Wind whipped hair around my face and touched the outline of who I was. God embraced me, knew me in that wind. I felt God all around me in our fenced-in backyard. I asked God where She was, why did I feel so alone? Could God forgive my sexual sins? My lying? And then there She was; in the wind, holding me. Yes, She said.

Of course, She was a He back then, but I cannot bear to write that.

The plea for the ordination of women in my church was only eight years ago, but it feels like my entire life. I’d had the courage to ache for more female voices in scripture, for more authority from the wives of priesthood holders, and, like on that windy day of my adolescence, the courage to acknowledge my deep loneliness. But it was only eight years ago that other women gave me the idea that maybe my femaleness wasn’t the problem, that maybe I didn’t need to repent for my courage.

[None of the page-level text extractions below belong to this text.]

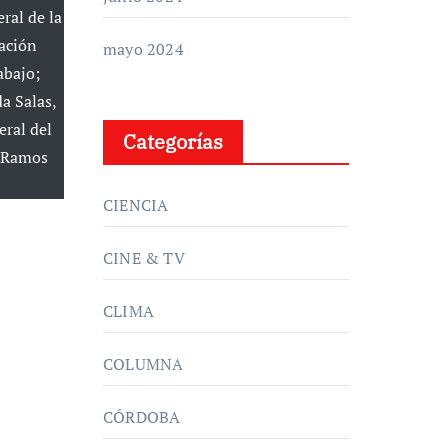
ral de la
ación
mayo 2024
abajo;
a Salas,
eral del
Categorías
s Ramos
CIENCIA
CINE & TV
CLIMA
COLUMNA
CÓRDOBA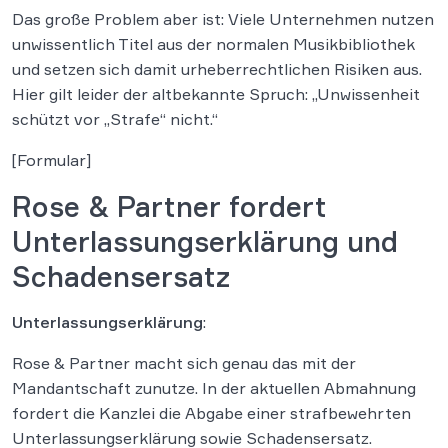
Das große Problem aber ist: Viele Unternehmen nutzen
unwissentlich Titel aus der normalen Musikbibliothek
und setzen sich damit urheberrechtlichen Risiken aus.
Hier gilt leider der altbekannte Spruch: „Unwissenheit
schützt vor „Strafe“ nicht.“
[Formular]
Rose & Partner fordert
Unterlassungserklärung und
Schadensersatz
Unterlassungserklärung
:
Rose & Partner macht sich genau das mit der
Mandantschaft zunutze. In der aktuellen Abmahnung
fordert die Kanzlei die Abgabe einer strafbewehrten
Unterlassungserklärung sowie Schadensersatz.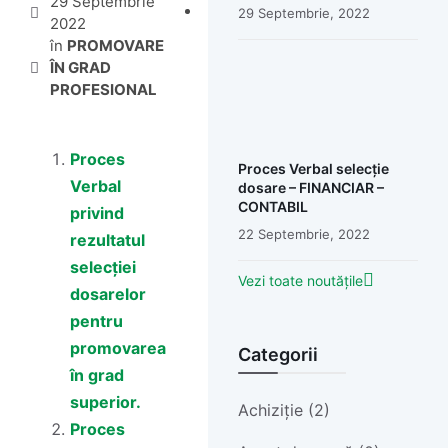
29 Septembrie
29 Septembrie, 2022
2022
în
PROMOVARE
ÎN GRAD
PROFESIONAL
Proces
Proces Verbal selecție
Verbal
dosare – FINANCIAR –
CONTABIL
privind
22 Septembrie, 2022
rezultatul
selecției
Vezi toate noutățile
dosarelor
pentru
promovarea
Categorii
în grad
superior.
Achiziție (2)
Proces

I read the Ordained Women’s website and was surprised with their loving and inclusive mission. They gave voice to so much of my aching; these were intelligent women who knew the scriptures, studied the history of the church, and were ready for movement and power. They were asking for more responsibility and more authority to help the kingdom of God and to further “reveal many great and wonderful things.” Women wanting. Why were these women being treated as miscreants when our scriptures were full of hero men wanting the same things?

There must be another book full of women hidden in the rocks of the mountains. These sisters, mothers, wives, and women existed, holding the stories, miracles, and visceral female experiences within them. Maybe they were ordained, too. Surely God preserved them. Surely God knew how vital their testimonies were as He did for the captains, kings, judges, and prophets. Surely women’s wantings are valid too. Please, God, I prayed, we’re ready for The Book of Women.

But that just led to years of sobbing in a dark closet alone, sometimes with God, but desperately alone, of studying, teaching, and trying to find a more full way to understand God. And now I’m tired. There is no The Book of Women. The Ordained Women were reprimanded or excommunicated. They left. I stayed.

I’m taking a break from the He God. I’ll cling to that God who held my young fasting, menstruating body in the wind years ago by the gnarled apple trees because, well, because She is the God within me.